Interestingly, perplexities approach 1 for the highest n-grams, but this should be interpreted cautiously: perplexity values equal to 1 typically occur because there are few or no words long enough to contain such long n-grams, so the model predicts with near certainty simply because there are no valid n-grams of that length to evaluate. In other words, the data sparsity for very long contexts limits the calculation, making perplexity values at these high orders less informative.
In natural languages like Latin or English, perplexity drops steeply at first but tends to flatten around 6- to 8-gram, reflecting strong spelling regularities within words. For some classical texts (e.g.,
La Reine Margot), perplexity decreases from around 26 at 1-gram to nearly 1 at 6+ grams, consistent with near-deterministic character sequences.
Based on these patterns, here are some hypotheses:
- Voynich words are internally structured.
The smooth perplexity decrease suggests each character depends strongly on its predecessors within words, implying internal templates or morphological patterns. Longer n-grams continue improving prediction quality, indicating exploitable redundancy or structure inside words.
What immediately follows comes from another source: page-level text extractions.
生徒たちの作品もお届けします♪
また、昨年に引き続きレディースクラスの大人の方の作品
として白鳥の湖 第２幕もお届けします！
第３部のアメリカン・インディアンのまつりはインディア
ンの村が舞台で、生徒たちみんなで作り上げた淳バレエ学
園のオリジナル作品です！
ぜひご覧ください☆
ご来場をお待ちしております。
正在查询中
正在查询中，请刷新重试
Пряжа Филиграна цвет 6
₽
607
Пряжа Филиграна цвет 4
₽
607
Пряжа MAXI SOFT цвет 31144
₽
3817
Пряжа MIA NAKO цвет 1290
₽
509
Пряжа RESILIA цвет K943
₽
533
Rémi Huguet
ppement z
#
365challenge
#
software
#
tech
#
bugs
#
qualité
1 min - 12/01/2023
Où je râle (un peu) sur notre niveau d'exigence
- Inter-word context matters less.
Resetting at word boundaries removes benefits from cross-word syntactic or semantic dependencies, which typically degrade model performance in natural languages. Yet, Voynichese perplexity still falls smoothly, implying weak or absent inter-word dependencies.
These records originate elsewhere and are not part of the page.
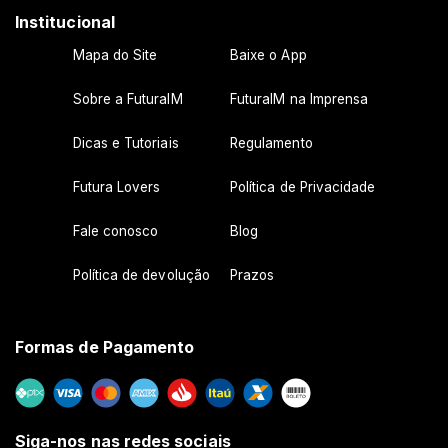
Institucional
Mapa do Site
Baixe o App
Sobre a FuturaIM
FuturaIM na Imprensa
Dicas e Tutoriais
Regulamento
Futura Lovers
Política de Privacidade
Fale conosco
Blog
Política de devolução
Prazos
Formas de Pagamento
Siga-nos nas redes sociais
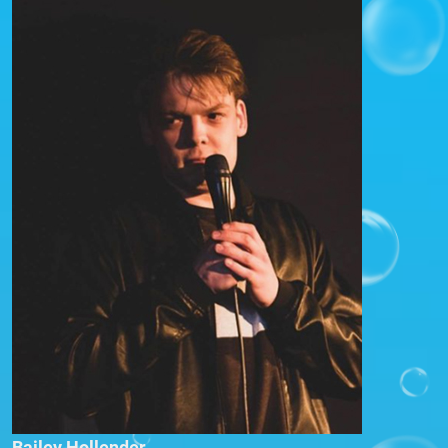
Bailey Hollender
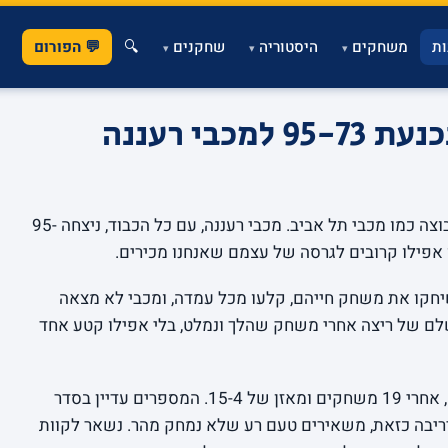
ת
משחקים
היסטוריה
שחקנים
🔍
💬 הפורום
▾
▾
▾
בי רעננה
מה שקרה אמש ברעננה לא אמור לקרות לקבוצה כמו מכבי תל אביב. מכבי רעננה, עם כל הכבוד, ניצחה 95-
פיגה. הרעננים שיחקו את משחק חייהם, קלעו מכל עמדה, ומכבי לא מצאה
לם של ריצה אחרי משחק שהלך ונמלט, בלי אפילו קטע אחד
, אחרי 19 משחקים ומאזן של 15-4. המספרים עדיין בסדר
יריבה כזאת, משאירים טעם רע שלא נמחק מהר. נשאר לקוות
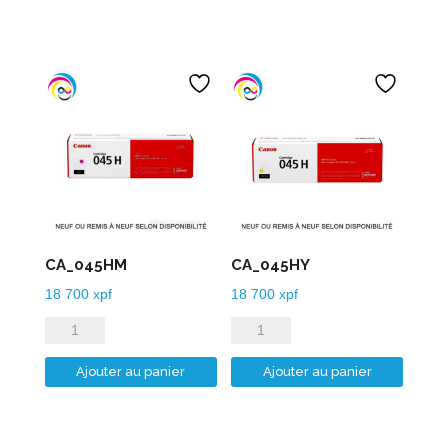
CA_045HM
CA_045HY
18 700
xpf
18 700
xpf
quantité
quantité
de
de
Ajouter au panier
Ajouter au panier
CA_045HM
CA_045HY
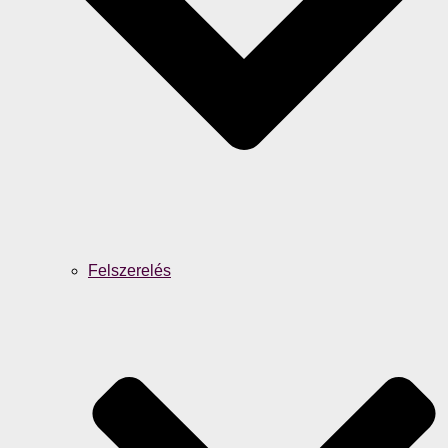
Felszerelés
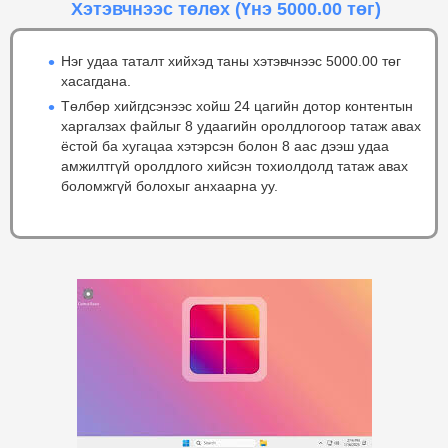
Хэтэвчнээс төлөх
(Үнэ 5000.00 төг)
Нэг удаа таталт хийхэд таны хэтэвчнээс 5000.00 төг
хасагдана.
Төлбөр хийгдсэнээс хойш 24 цагийн дотор контентын
харгалзах файлыг 8 удаагийн оролдлогоор татаж авах
ёстой ба хугацаа хэтэрсэн болон 8 аас дээш удаа
амжилтгүй оролдлого хийсэн тохиолдолд татаж авах
боломжгүй болохыг анхаарна уу.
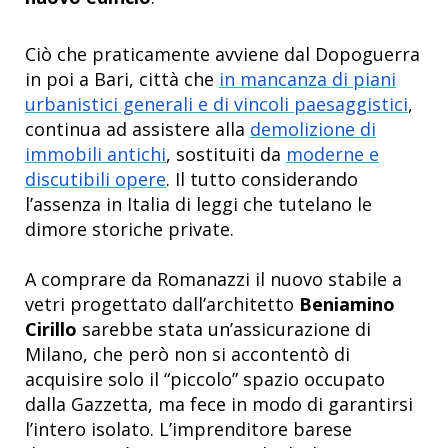
Ciò che praticamente avviene dal Dopoguerra
in poi a Bari, città che
in mancanza di piani
urbanistici generali e di vincoli paesaggistici
,
continua ad assistere alla
demolizione di
immobili antichi
, sostituiti da
moderne e
discutibili opere
. Il tutto considerando
l’assenza in Italia di leggi che tutelano le
dimore storiche private.
A comprare da Romanazzi il nuovo stabile a
vetri
progettato dall’architetto
Beniamino
Cirillo
sarebbe stata un’assicurazione di
Milano, che però non si accontentò di
acquisire solo il “piccolo” spazio occupato
dalla Gazzetta, ma fece in modo di garantirsi
l’intero isolato. L’imprenditore barese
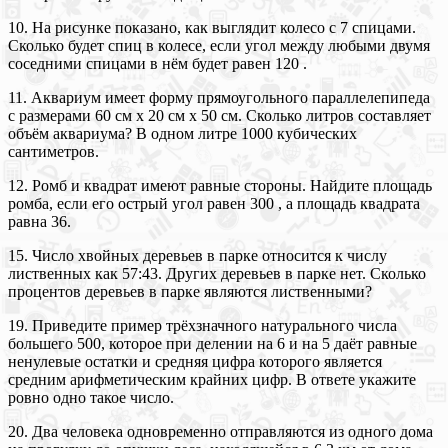
10. На рисунке показано, как выглядит колесо с 7 спицами.
Сколько будет спиц в колесе, если угол между любыми двумя
соседними спицами в нём будет равен 120 .
11. Аквариум имеет форму прямоугольного параллелепипеда
с размерами 60 см х 20 см х 50 см. Сколько литров составляет
объём аквариума? В одном литре 1000 кубических
сантиметров.
12. Ромб и квадрат имеют равные стороны. Найдите площадь
ромба, если его острый угол равен 300 , а площадь квадрата
равна 36.
15. Число хвойных деревьев в парке относится к числу
лиственных как 57:43. Других деревьев в парке нет. Сколько
процентов деревьев в парке являются лиственными?
19. Приведите пример трёхзначного натурального числа
большего 500, которое при делении на 6 и на 5 даёт равные
ненулевые остатки и средняя цифра которого является
средним арифметическим крайних цифр. В ответе укажите
ровно одно такое число.
20. Два человека одновременно отправляются из одного дома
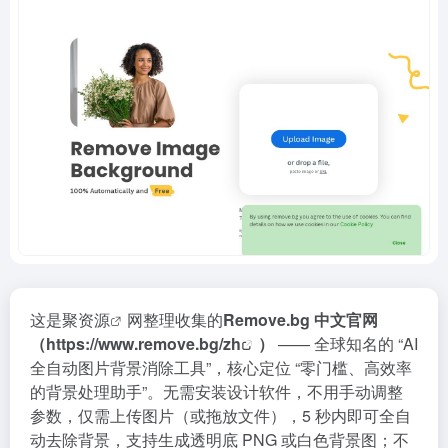
这是
聚资源
网整理收集的
Remove.bg 中文官网
（
https://www.remove.bg/zh
）
—— 全球知名的 “AI
全自动图片背景消除工具”，核心定位 “零门槛、高效率
的背景处理助手”。无需安装设计软件，不用手动调整
参数，仅需上传图片（或拖放文件），5 秒内即可全自
动去除背景，支持生成透明底 PNG 或白色背景图；不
- Compression-like behavior.
The steady decline in perplexity might reflect a "quasi-compressed" structure, where most information is front-loaded within words, and subsequent characters become highly predictable. Unlike some regular texts where perplexity plateaus quickly, Voynichese shows continued improvement with longer contexts.
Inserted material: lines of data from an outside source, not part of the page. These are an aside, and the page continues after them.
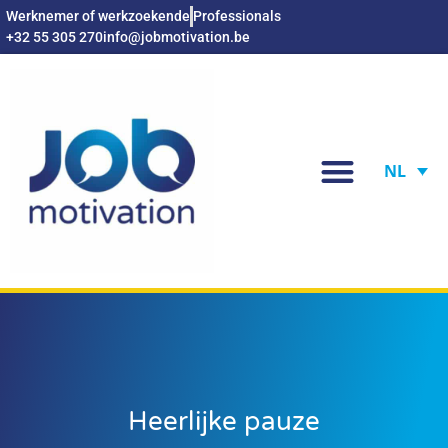
Werknemer of werkzoekende
Professionals
+32 55 305 270
info@jobmotivation.be
NL
Heerlijke pauze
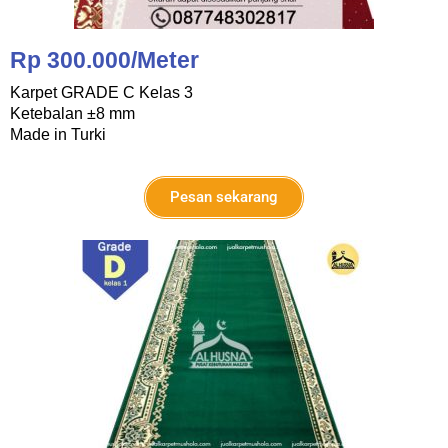
Rp 300.000/Meter
Karpet GRADE C Kelas 3
Ketebalan ±8 mm
Made in Turki
Pesan sekarang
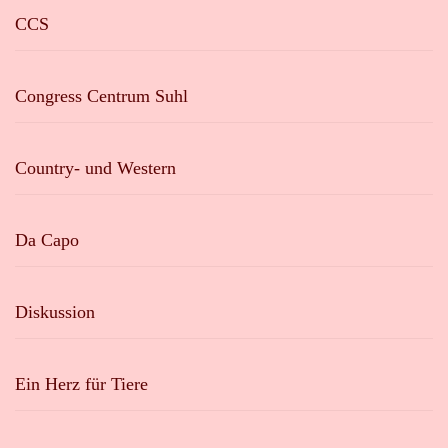
CCS
Congress Centrum Suhl
Country- und Western
Da Capo
Diskussion
Ein Herz für Tiere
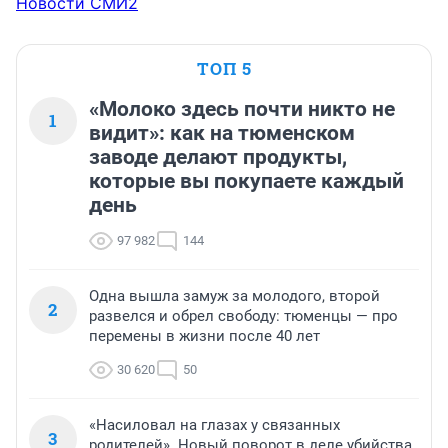
Новости СМИ2
ТОП 5
«Молоко здесь почти никто не
1
видит»: как на тюменском
заводе делают продукты,
которые вы покупаете каждый
день
97 982
144
Одна вышла замуж за молодого, второй
2
развелся и обрел свободу: тюменцы — про
перемены в жизни после 40 лет
30 620
50
«Насиловал на глазах у связанных
3
родителей». Новый поворот в деле убийства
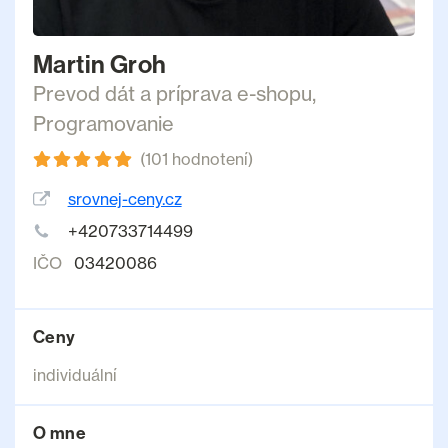
Martin Groh
Prevod dát a príprava e-shopu
,
Programovanie
(101 hodnotení)
srovnej-ceny.cz
+420733714499
IČO
03420086
Ceny
individuální
O mne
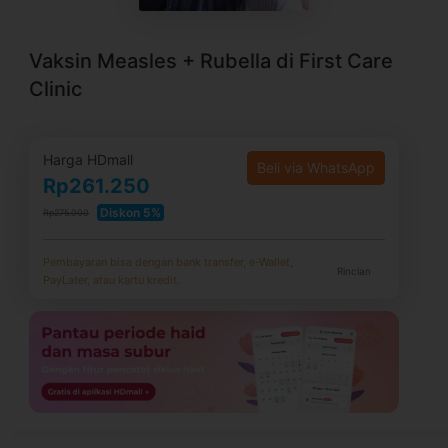
Vaksin Measles + Rubella di First Care
Clinic
Harga HDmall
Beli via WhatsApp
Rp261.250
Diskon 5%
Rp275.000
Pembayaran bisa dengan bank transfer, e-Wallet,
Rincian
PayLater, atau kartu kredit.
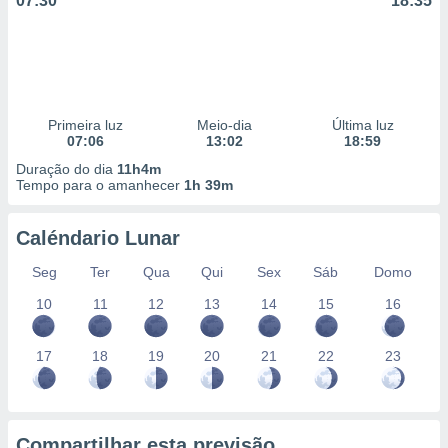
07:30
18:35
Primeira luz
Meio-dia
Última luz
07:06
13:02
18:59
Duração do dia
11h4m
Tempo para o amanhecer
1h 39m
Caléndario Lunar
Seg
Ter
Qua
Qui
Sex
Sáb
Domo
10
11
12
13
14
15
16
17
18
19
20
21
22
23
Compartilhar esta previsão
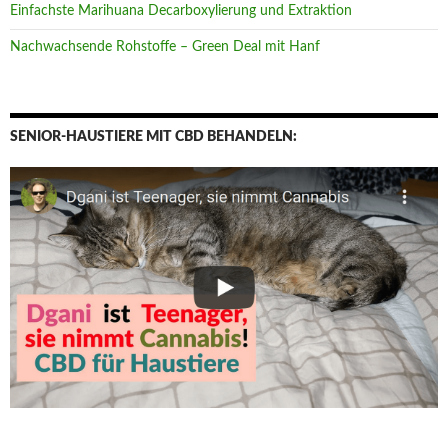
Einfachste Marihuana Decarboxylierung und Extraktion
Nachwachsende Rohstoffe – Green Deal mit Hanf
SENIOR-HAUSTIERE MIT CBD BEHANDELN:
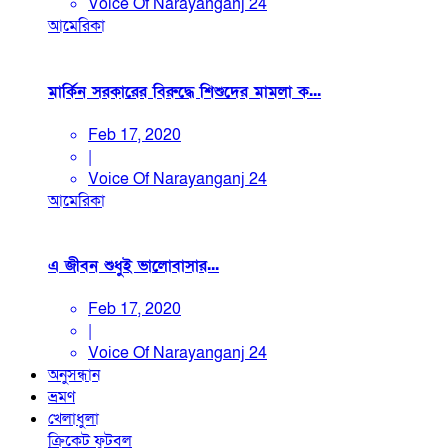
Voice Of Narayanganj 24
আমেরিকা
মার্কিন সরকারের বিরুদ্ধে শিশুদের মামলা ক...
Feb 17, 2020
|
Voice Of Narayanganj 24
আমেরিকা
এ জীবন শুধুই ভালোবাসার...
Feb 17, 2020
|
Voice Of Narayanganj 24
অনুসন্ধান
ভ্রমণ
খেলাধুলা
ক্রিকেট
ফুটবল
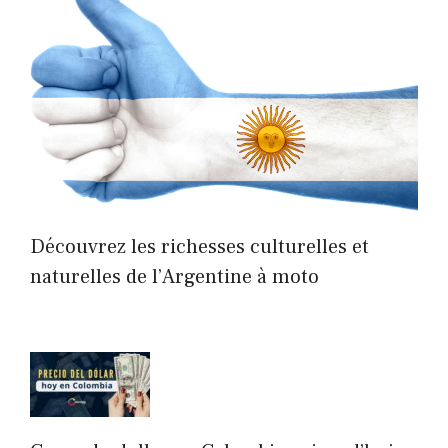
Découvrez les richesses culturelles et
naturelles de l’Argentine à moto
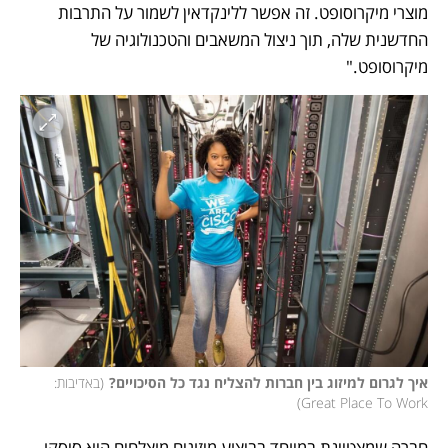
מוצרי מיקרוסופט. זה אפשר ללינקדאין לשמור על התרבות 
החדשנית שלה, תוך ניצול המשאבים והטכנולוגיה של 
מיקרוסופט."
איך לגרום למיזוג בין חברות להצליח נגד כל הסיכויים?
(
באדיבות: 
)
Great Place To Work
חברה שמצטיינת במיוחד בביצוע מיזוגים מוצלחים היא סיסקו,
In conclusion, even with context reset per word, the Voynich script exhibits clear, consistent internal structure. This supports the view that its "words" are not random strings but follow constrained generative processes — morphological, templatic, or algorithmic — and that cross-word syntax is minimal or absent, which is unusual for natural languages. Why do I say this?
When modelling the text as one long sequence (no reset between words):
- The model uses context across words—how words follow each other—to predict the next character.
- In natural languages, this helps lower perplexity as you increase n-gram size, up to a point.
- When n-grams get very long, perplexity can rise because the model rarely sees exact long sequences, so predictions get harder.
When resetting the model at each word (treating words independently):
- The model ignores cross-word context, only using inside-word character patterns.
- In natural languages, perplexity still drops with n but stabilizes quickly at a low level, because inside-word spelling patterns are very predictable.
- In the Voynich manuscript, perplexity keeps dropping smoothly even at very long n-grams, showing very strong and unusual internal structure inside words, and little to no dependency between words.
Key difference:
- Natural languages have strong cross-word dependencies, which help prediction when modeling the whole text, but inside words the patterns stabilize quickly.
- Voynich text shows minimal cross-word dependencies and highly structured, longer-range patterns inside words, unlike typical languages.